▶ **Document excerpt**:
[Start of Attachment]
Post by bigfootkit »

It seems my grunge question split the room right down the middle, strong opinions on either side & not much ambivalance.
I've likely said so on here before but the so-called grunge thing always struck me as the 'emperor's new clothes'. The bands were lumped together & marketed as if they were something new & different, but their influences were easy to hear and they made no secret of their love of 70s Heavy Rock & 80s Metal. I think perhaps where there was a slight divergence was that their record collections seemed to contain a bit more more punk than your average Hard Rock/Metal band & that cropped up in some of the bands sounds and perhaps in their attitudes too, but i never felt alienated by that, it just gave them a different set of textures which was really refreshing to hear after far too many years of twiddly guitar players in thrall to their locking Floyd Rose tremmys.
Sales of those things must have hit rock bottom in the 90s.
As someone who had aspirations towards being a singer at the time, it was truly inspiring to me to hear so many great new & very individual voices emerge from that time, it's absolutely tragic that so many of them aren't still with us in the present day.
I also wonder where this strange myth came from that 'Grunge' was some kind of musical conspiracy to kill Metal?
[End of Attachment]
▶ **Work request 1**:
In the forum post about grunge, which styles of music did the bands make no secret of loving?
▶ **Work request 2**:
Repeat word for word the part of the grunge forum post starting at "As someone who" and ending at "the present day.".

▶ **Given records**:
[Start of Attachment]
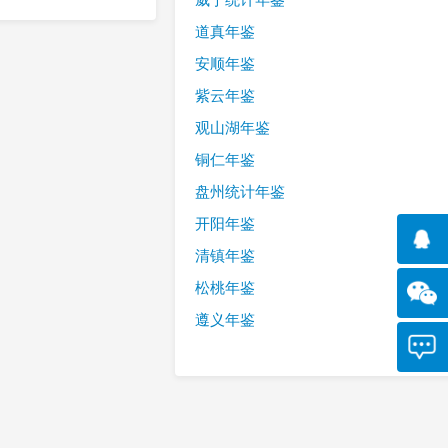
道真年鉴
安顺年鉴
紫云年鉴
观山湖年鉴
铜仁年鉴
盘州统计年鉴
开阳年鉴
清镇年鉴
松桃年鉴
遵义年鉴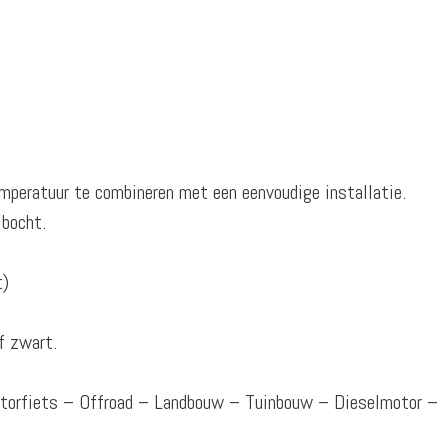
mperatuur te combineren met een eenvoudige installatie.
 bocht.
t)
f zwart.
otorfiets – Offroad – Landbouw – Tuinbouw – Dieselmotor –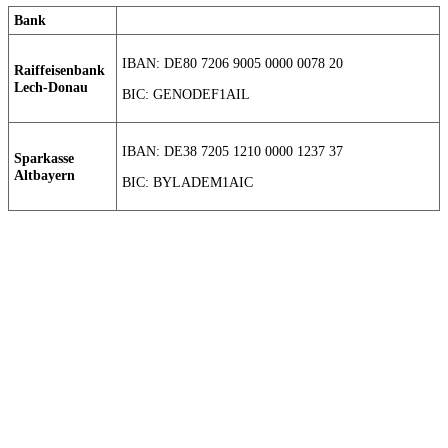
Bank
IBAN: DE80 7206 9005 0000 0078 20
Raiffeisenbank
Lech-Donau
BIC: GENODEF1AIL
IBAN: DE38 7205 1210 0000 1237 37
Sparkasse
Altbayern
BIC: BYLADEM1AIC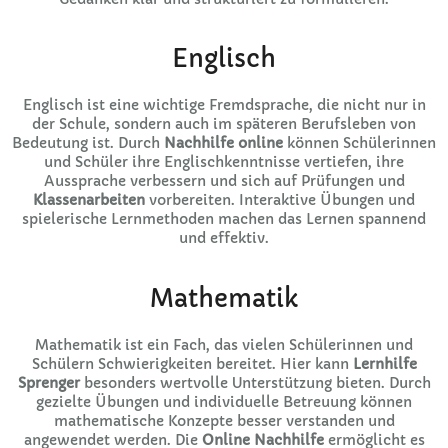
Englisch
Englisch ist eine wichtige Fremdsprache, die nicht nur in
der Schule, sondern auch im späteren Berufsleben von
Bedeutung ist. Durch
Nachhilfe online
können Schülerinnen
und Schüler ihre Englischkenntnisse vertiefen, ihre
Aussprache verbessern und sich auf Prüfungen und
Klassenarbeiten
vorbereiten. Interaktive Übungen und
spielerische Lernmethoden machen das Lernen spannend
und effektiv.
Mathematik
Mathematik ist ein Fach, das vielen Schülerinnen und
Schülern Schwierigkeiten bereitet. Hier kann
Lernhilfe
Sprenger
besonders wertvolle Unterstützung bieten. Durch
gezielte Übungen und individuelle Betreuung können
mathematische Konzepte besser verstanden und
angewendet werden. Die
Online Nachhilfe
ermöglicht es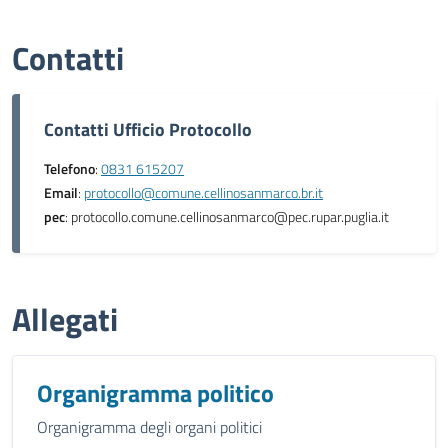
Contatti
Contatti Ufficio Protocollo
Telefono
:
0831 615207
Email
:
protocollo@comune.cellinosanmarco.br.it
pec
: protocollo.comune.cellinosanmarco@pec.rupar.puglia.it
Allegati
Organigramma politico
Organigramma degli organi politici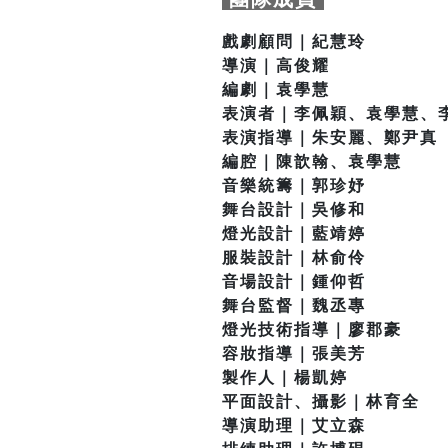
戲劇顧問｜紀慧玲
導演｜高俊耀
編劇｜袁學慧
表演者｜李佩穎、袁學慧、
表演指導｜朱安麗、鄭尹真
編腔｜陳歆翰、袁學慧
音樂統籌｜郭珍妤
舞台設計｜吳修和
燈光設計｜藍靖婷
服裝設計｜林俞伶
音場設計｜鍾仰哲
舞台監督｜魏丞專
燈光技術指導｜廖郡豪
容妝指導｜張美芳
製作人｜楊凱婷
平面設計、攝影｜林育全
導演助理｜艾立森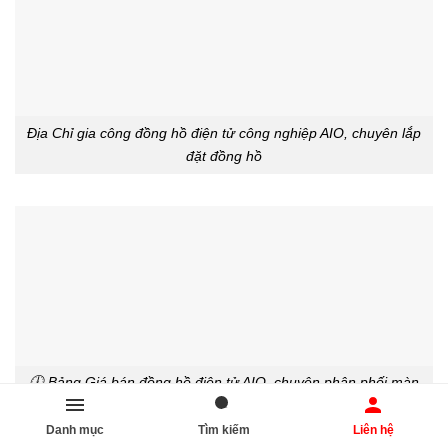
Địa Chỉ gia công đồng hồ điện tử công nghiệp AIO, chuyên lắp
đặt đồng hồ
🕕 Bảng Giá bán đồng hồ điện tử AIO, chuyên phân phối màn
hình hiển thị led đồng hồ 🔔
Danh mục
Tìm kiếm
Liên hệ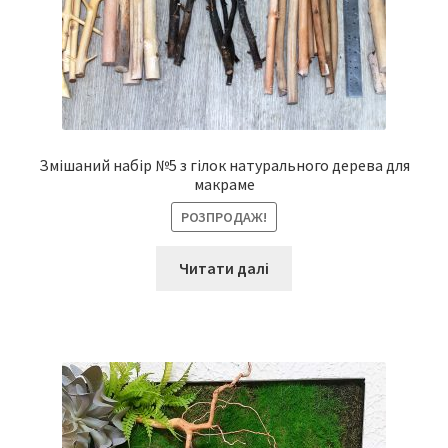
Змішаний набір №5 з гілок натурального дерева для
макраме
РОЗПРОДАЖ!
Читати далі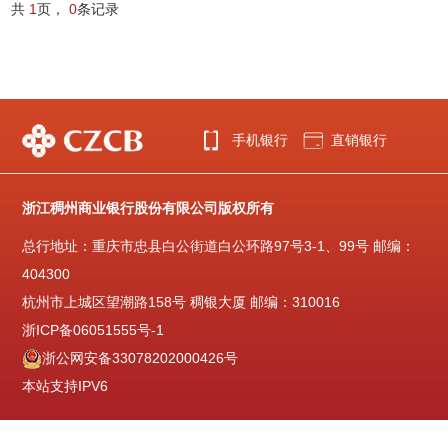
共
1
页，
0
条记录
手机银行
直销银行
浙江稠州商业银行股份有限公司版权所有
总行地址：重庆市忠县白公街道白公环路97号3-1、99号 邮编：
404300
杭州市上城区望潮路158号 稠银大厦 邮编：310016
浙ICP备06051555号-1
浙公网安备33078202000426号
本站支持IPV6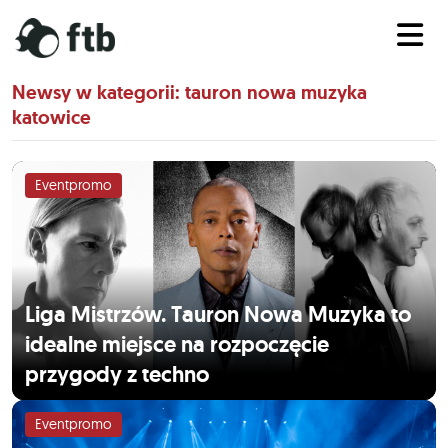
Newsy w kategorii: tauron nowa muzyka
katowice
Eventpromo
Liga Mistrzów. Tauron Nowa Muzyka to
idealne miejsce na rozpoczęcie
przygody z techno
Eventpromo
[End of Attachment]
▶ **Task solution 1**:
70s Heavy Rock and 80s Metal.

▶ **Task solution 2**:
As someone who had aspirations towards being a singer at the time, it was truly inspiring to me to hear so many great new & very individual voices emerge from that time, it's absolutely tragic that so many of them aren't still with us in the present day.